原文节选:
二.安装pacemaker和corosync
1.两个节点安装httpd服务,写一个测试页面,保证双方能相互访问
[root@node1 ~]# curl

node2.a.com


[root@node1 ~]# service httpd stop
Stopping httpd: [  OK  ]
[root@node1 ~]# chkconfig httpd off

[root@node2 ~]# curl

node1.a.com


[root@node2 ~]# service httpd stop
Stopping httpd: [  OK  ]
[root@node2 ~]# chkconfig httpd off

2.安装(两个节点)

所给信息:
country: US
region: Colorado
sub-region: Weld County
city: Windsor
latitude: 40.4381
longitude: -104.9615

--

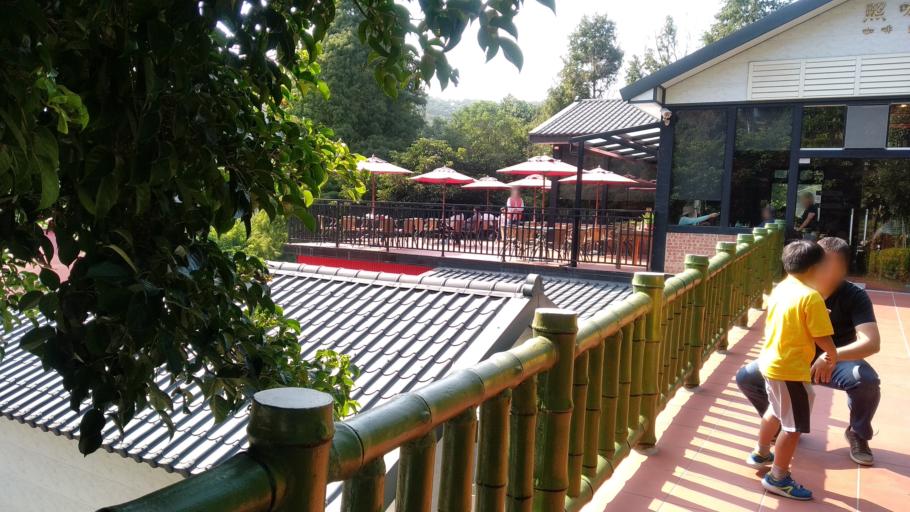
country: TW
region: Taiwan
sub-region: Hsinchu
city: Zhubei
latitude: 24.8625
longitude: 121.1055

--

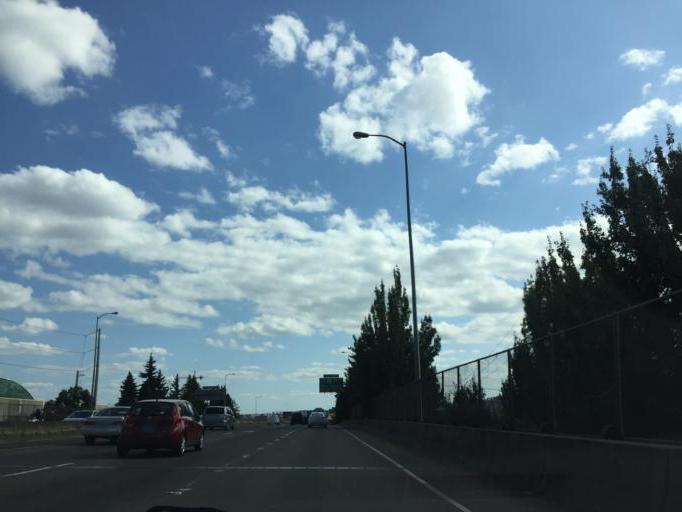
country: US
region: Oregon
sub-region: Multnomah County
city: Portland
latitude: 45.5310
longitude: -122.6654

题目:
按照原文节选,第1步要在两个节点上安装哪种服务? 这些条目与原文节选没有关系。

解答:
httpd服务。